Alcohol Health Alliance hosts Labour Round Table
Last month, the AHA hosted a round table with the Labour Shadow Health team. Here the Shadow Health Secretary (Jonathan Ashworth), the Shadow Mental Health Minister (Dr Rosena Allin-Khan), and Shadow Public Health Minister (Alex Norris) joined a discussion on the impact of COVID-19 on alcohol harm and the importance of prioritising treatment and prevention services in order to facilitate our national recovery.
Humankind launch Mil-SMART recovery programme for soldiers
Humankind has launched the UK’s first Mil-SMART recovery programme, specifically aimed at helping serving soldiers with alcohol and gambling issues at Catterick Garrison. This scheme, previously funded by Humankind, has just received funding for two years from the British Army to continue this work and could be extended to cover other military bases across the UK.
Alcohol Action Ireland launches new podcast
Alcohol Action Ireland, the national independent advocate for reducing alcohol harm, has released the inaugural episode of a new podcast series The Alcohol File.
The opening episode – What is alcohol doing for our health? – explores a number of issues relating to what damage alcohol can do to our physical and mental health.
In wide ranging panel discussion with Professor Frank Murray (former President of the RCPI and Chair of Alcohol Health Alliance Ireland), Dr John Ryan (Consultant Hepatologist, Beaumont) and Dr Bobby Smyth (Child and Adolescent Psychiatrist) the show explores an ‘A to Z’ of alcohol harm to understand the specific issues and the impact on our health services, and the wider society. The Alcohol File will share with the listener a comprehensive, independent analysis, both national and international, of the many complex issues related to alcohol use.
ACUK publish two grant funded research reports
Alcohol Change UK has published two grant-funded research reports. The first is about the effects of funding cuts to alcohol treatment commissioning with an accompanying blog. This research explores the pressures on the commissioning system and identifies system developments that have arisen as a response.
The second looks at the under-researched area of counterfeit alcohol. Findings discussed in the blog include that the supply chain is very opaque and that a lack of funding and resources for enforcement means that the vast majority of counterfeit alcohol is not discovered. An estimated £1.2 billion is lost every year in avoided taxes on illicit alcohol.

☆ ☆ ☆ ☆ ☆ ☆ ☆

Work instructions:
**1)** List the panelists who take part in the opening episode of The Alcohol File, as named in the alcohol-harm news roundup.
**2)** According to the alcohol-harm news roundup, how many years of funding has the British Army given to the Mil-SMART recovery programme?
**3)** Resume the alcohol-harm news roundup after its last sentence.

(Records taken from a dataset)
☆ ☆ ☆ ☆ ☆ ☆ ☆

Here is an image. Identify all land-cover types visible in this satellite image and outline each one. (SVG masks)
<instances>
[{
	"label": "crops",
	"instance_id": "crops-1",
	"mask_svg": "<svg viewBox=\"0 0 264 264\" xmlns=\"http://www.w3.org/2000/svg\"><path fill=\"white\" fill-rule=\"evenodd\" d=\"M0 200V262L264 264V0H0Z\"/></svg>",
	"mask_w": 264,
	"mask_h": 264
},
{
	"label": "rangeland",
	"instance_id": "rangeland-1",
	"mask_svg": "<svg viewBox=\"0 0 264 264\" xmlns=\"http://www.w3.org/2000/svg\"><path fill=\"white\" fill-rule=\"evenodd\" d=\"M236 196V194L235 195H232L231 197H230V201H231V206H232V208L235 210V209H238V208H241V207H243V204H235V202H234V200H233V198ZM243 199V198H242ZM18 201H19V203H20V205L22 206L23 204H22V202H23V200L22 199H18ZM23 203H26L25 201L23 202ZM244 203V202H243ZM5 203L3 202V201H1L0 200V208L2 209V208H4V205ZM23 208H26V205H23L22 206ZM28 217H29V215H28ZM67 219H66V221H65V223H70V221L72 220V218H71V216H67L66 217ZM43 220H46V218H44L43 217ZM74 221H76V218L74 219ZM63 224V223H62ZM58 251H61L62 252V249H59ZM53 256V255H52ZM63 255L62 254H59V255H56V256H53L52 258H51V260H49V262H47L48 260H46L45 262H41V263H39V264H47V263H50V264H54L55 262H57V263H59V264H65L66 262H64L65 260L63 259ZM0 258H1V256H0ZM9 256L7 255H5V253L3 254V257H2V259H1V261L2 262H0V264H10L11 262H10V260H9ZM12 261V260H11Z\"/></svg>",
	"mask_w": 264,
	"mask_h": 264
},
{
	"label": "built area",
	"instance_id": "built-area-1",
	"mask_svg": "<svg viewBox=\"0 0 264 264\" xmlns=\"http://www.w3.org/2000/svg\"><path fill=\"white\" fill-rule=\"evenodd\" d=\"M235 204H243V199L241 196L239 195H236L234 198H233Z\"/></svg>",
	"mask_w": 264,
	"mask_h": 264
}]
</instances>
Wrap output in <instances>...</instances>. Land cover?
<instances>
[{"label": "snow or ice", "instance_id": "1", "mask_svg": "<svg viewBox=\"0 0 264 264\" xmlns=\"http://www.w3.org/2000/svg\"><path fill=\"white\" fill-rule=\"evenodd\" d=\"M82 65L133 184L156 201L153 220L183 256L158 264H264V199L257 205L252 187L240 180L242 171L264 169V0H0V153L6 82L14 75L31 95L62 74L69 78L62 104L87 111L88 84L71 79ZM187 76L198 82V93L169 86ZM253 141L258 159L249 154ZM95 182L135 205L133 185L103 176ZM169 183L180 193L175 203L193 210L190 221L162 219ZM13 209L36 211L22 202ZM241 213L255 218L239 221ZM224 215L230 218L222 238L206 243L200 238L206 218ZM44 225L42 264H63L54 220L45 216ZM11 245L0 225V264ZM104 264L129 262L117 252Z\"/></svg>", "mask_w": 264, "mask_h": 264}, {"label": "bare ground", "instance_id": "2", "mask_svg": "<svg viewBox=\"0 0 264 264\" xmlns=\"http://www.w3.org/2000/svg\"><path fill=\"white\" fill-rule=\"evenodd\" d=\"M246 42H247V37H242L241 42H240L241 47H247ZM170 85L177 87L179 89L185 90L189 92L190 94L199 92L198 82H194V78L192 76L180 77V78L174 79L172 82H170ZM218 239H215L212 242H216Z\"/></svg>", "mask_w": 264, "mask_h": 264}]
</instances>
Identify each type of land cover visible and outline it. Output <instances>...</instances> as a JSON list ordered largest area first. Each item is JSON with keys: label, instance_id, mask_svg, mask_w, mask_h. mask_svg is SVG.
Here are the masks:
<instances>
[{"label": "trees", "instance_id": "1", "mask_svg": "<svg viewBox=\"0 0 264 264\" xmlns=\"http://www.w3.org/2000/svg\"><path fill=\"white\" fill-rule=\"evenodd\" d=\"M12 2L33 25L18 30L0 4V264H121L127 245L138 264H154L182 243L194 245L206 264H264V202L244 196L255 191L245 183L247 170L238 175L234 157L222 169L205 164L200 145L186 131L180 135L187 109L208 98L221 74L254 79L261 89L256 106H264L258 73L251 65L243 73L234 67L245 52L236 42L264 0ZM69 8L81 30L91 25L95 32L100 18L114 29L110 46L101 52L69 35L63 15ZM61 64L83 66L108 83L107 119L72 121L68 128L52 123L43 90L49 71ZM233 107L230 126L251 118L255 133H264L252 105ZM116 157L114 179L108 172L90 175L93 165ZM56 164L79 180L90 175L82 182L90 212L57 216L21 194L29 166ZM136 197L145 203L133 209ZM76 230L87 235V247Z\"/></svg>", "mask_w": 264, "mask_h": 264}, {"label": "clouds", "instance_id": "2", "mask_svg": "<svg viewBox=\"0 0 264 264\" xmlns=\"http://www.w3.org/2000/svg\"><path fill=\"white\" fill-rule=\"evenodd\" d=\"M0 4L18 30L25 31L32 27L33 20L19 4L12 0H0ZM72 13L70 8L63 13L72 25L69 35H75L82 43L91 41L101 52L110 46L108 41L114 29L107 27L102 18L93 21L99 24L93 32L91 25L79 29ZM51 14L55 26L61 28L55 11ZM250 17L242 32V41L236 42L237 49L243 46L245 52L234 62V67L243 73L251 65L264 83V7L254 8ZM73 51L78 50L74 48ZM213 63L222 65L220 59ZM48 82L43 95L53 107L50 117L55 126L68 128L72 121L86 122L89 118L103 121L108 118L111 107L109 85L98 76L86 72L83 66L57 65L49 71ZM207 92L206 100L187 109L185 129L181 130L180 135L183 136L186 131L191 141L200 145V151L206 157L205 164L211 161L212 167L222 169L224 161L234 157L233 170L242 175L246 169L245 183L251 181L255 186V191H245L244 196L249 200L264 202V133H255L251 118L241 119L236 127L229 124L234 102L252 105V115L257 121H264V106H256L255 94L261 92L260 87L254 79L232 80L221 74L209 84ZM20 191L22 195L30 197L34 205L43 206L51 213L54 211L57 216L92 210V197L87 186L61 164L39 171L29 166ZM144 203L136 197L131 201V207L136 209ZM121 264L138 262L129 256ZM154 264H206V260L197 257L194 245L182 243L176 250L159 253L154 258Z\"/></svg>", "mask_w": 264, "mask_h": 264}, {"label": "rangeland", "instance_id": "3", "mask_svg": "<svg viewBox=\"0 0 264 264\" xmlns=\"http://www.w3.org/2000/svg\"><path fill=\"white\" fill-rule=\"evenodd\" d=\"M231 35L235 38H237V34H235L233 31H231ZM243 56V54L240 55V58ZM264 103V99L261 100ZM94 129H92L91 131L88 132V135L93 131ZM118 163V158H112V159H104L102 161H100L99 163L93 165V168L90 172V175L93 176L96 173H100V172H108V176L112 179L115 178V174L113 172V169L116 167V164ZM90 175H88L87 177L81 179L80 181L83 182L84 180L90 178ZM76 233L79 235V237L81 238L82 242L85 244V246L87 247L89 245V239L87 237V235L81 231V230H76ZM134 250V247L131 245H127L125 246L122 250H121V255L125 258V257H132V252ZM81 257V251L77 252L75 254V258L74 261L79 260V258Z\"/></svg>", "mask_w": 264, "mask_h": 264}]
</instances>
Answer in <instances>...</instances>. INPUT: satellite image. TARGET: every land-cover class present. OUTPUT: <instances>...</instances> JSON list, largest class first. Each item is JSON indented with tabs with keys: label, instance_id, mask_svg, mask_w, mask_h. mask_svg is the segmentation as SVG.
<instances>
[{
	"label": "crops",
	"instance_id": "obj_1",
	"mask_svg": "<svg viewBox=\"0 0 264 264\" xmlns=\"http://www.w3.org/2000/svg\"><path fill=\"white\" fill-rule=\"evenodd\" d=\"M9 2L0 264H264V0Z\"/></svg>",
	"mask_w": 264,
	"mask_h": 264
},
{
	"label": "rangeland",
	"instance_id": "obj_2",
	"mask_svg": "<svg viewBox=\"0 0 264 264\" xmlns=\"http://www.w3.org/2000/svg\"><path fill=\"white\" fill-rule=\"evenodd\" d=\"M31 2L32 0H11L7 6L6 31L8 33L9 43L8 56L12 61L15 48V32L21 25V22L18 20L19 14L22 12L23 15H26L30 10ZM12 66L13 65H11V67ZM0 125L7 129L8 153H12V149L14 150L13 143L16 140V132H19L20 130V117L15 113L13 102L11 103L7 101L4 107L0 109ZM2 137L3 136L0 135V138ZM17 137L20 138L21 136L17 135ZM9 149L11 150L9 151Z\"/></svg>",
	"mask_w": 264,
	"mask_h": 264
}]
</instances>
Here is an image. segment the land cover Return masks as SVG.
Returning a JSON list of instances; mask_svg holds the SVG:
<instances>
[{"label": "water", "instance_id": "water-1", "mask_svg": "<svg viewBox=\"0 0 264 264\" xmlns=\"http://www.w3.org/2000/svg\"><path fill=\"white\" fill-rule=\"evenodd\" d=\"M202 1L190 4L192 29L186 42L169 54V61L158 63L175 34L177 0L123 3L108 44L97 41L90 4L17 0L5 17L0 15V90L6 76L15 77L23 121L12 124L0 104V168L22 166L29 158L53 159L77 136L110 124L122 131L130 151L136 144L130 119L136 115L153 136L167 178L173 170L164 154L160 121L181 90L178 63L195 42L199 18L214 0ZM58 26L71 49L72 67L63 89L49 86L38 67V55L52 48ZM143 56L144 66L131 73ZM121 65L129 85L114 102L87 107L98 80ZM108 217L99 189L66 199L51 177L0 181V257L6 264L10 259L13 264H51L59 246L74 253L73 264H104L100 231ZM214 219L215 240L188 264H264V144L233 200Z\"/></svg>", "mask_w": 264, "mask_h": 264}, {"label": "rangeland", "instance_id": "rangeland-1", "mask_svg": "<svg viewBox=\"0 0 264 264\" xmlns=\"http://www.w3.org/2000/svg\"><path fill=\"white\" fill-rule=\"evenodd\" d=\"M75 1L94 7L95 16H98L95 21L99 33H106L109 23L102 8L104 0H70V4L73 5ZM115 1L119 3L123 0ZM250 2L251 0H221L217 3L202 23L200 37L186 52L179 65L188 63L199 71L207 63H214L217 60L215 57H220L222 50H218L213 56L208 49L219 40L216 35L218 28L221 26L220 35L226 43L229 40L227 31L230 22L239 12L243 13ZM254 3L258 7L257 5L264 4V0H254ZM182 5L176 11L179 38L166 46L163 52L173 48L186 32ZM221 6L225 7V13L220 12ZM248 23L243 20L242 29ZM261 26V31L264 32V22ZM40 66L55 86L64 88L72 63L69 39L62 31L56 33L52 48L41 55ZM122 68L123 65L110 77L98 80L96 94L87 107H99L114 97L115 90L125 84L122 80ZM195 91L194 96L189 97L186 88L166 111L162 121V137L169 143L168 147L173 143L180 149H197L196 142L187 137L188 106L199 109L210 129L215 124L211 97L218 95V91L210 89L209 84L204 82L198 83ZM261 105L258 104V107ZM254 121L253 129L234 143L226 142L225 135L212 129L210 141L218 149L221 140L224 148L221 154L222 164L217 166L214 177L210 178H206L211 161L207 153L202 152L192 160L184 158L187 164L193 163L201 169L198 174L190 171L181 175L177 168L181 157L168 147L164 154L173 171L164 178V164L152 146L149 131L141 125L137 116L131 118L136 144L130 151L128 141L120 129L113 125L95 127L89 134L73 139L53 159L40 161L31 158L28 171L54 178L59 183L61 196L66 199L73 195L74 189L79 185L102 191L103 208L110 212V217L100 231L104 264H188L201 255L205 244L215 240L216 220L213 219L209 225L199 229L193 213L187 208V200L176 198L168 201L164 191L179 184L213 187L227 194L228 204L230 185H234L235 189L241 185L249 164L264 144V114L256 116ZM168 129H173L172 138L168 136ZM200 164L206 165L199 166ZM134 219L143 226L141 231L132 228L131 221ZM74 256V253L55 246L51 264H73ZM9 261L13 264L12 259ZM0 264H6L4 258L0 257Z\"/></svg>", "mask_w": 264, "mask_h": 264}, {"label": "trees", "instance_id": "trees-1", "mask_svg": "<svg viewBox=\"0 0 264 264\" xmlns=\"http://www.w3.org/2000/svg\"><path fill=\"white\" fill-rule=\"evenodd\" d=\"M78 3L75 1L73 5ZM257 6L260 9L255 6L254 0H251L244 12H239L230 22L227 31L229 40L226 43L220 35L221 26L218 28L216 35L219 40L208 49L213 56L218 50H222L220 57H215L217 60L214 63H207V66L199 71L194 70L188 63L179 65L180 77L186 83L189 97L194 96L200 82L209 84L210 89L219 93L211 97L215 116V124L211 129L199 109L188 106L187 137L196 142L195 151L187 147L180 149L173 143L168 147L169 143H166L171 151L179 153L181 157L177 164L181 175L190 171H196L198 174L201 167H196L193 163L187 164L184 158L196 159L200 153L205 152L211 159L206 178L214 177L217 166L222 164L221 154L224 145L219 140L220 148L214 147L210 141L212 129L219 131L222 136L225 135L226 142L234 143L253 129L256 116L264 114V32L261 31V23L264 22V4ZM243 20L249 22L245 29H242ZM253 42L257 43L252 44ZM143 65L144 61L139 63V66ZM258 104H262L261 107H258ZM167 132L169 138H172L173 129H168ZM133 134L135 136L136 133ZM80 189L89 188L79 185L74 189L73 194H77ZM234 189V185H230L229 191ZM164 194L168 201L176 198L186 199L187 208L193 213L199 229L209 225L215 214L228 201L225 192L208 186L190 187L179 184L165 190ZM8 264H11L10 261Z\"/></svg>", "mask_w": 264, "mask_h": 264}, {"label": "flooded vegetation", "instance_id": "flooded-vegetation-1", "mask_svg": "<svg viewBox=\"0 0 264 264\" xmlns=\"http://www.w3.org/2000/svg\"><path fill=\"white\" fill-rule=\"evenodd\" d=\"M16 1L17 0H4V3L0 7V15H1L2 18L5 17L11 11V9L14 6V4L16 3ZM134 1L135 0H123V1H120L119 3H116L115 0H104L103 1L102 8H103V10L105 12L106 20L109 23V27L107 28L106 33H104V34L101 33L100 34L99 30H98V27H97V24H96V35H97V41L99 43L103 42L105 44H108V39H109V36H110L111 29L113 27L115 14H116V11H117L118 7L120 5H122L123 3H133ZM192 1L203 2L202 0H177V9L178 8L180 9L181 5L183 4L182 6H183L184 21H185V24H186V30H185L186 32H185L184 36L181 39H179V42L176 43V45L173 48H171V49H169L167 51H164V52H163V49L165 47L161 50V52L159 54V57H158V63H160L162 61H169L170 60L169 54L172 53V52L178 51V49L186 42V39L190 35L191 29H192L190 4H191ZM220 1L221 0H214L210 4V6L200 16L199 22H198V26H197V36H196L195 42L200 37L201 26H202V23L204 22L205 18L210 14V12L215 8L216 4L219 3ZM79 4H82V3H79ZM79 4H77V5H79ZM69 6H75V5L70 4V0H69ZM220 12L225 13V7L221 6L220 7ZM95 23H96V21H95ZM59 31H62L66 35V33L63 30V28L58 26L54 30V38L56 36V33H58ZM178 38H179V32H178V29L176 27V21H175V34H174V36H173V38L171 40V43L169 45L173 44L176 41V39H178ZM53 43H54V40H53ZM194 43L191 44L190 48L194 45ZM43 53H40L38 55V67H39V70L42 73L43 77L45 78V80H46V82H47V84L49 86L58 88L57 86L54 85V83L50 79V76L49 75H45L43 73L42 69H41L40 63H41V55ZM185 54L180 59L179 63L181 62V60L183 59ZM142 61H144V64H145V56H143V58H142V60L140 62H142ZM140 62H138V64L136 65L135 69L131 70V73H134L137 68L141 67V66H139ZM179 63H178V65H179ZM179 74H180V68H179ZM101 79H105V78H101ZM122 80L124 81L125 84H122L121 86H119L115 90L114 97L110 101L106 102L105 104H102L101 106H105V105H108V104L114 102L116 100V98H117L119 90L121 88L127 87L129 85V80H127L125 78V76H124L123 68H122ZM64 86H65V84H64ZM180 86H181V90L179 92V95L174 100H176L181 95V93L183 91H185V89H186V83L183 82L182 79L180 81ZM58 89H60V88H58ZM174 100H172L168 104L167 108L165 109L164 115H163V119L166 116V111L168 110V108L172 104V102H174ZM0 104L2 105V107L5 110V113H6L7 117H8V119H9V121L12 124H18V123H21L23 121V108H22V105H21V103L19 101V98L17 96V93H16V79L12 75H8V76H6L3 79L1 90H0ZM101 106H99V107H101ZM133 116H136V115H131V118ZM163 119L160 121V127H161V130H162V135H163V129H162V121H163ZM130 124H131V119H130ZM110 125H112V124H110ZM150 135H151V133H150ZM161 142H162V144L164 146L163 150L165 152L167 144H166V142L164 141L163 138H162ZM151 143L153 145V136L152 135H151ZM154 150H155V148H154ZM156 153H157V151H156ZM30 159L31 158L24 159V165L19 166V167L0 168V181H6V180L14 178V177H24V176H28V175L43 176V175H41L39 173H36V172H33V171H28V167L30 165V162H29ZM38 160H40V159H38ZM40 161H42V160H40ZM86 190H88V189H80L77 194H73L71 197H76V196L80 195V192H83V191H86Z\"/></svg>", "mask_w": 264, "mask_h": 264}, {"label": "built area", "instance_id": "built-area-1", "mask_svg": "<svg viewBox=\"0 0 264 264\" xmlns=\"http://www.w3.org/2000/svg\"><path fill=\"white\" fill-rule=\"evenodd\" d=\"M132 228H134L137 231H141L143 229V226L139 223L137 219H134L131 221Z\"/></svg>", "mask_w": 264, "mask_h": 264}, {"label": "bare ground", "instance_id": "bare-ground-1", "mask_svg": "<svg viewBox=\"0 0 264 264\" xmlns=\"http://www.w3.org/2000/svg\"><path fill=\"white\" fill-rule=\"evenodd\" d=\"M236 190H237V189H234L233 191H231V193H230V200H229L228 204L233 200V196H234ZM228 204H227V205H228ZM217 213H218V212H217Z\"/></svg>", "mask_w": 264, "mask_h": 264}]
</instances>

☆ ☆ ☆ ☆ ☆ ☆ ☆

Response list:
**1)**
Professor Frank Murray
Dr John Ryan
Dr Bobby Smyth

**2)** Two years.

**3)**
Trustee recruitment: National Organisation for FASD
The National Organisation for FASD (formerly NOFAS-UK) provides support to people affected by Foetal Alcohol Spectrum Disorders (FASD) and their families and communities; campaigns to raise public awareness; and promotes relevant policies and practices. Having engaged new funding streams, it is now launching dynamic new programmes and poised to increase its impact greatly. It is seeking up to three new Trustees to join a dynamic and engaged Board, sharing their experience to shape the charity’s strategy.
Deadline: 24 August 2020
Drinkcoach publish post-lockdown health and wellbeing advice
DrinkCoach and Mental Health Service Manager James Dominiak shares his advice for how to keep yourself well during COVID-19 and beyond in 5 easy steps. Find out the importance of resilience and how it can help enforce a healthy mind set on the Drinkcoach blog.
Men and Alcohol: Final report launch
SHAAP and IAS
9 September 2020, online
Scottish Health Action on Alcohol Problems (SHAAP) and the Institute of Alcohol Studies (IAS) will be launching the final report of their Men & Alcohol seminar series online. The session will involve cameos from previous speakers, a summary of findings, and recommendations for policy and practice. Participants will be able to participate in an open Q&A session and discussion.
Commission on Alcohol Harm: report launch
Alcohol Health Alliance
16 September 2020, online
The Alcohol Health Alliance is pleased to be hosting the online launch of the Commission on Alcohol Harm report. Having obtained written and oral evidence on alcohol harm from people from all walks of life and professions, the report will make key recommendations to the government about how to tackle alcohol harm.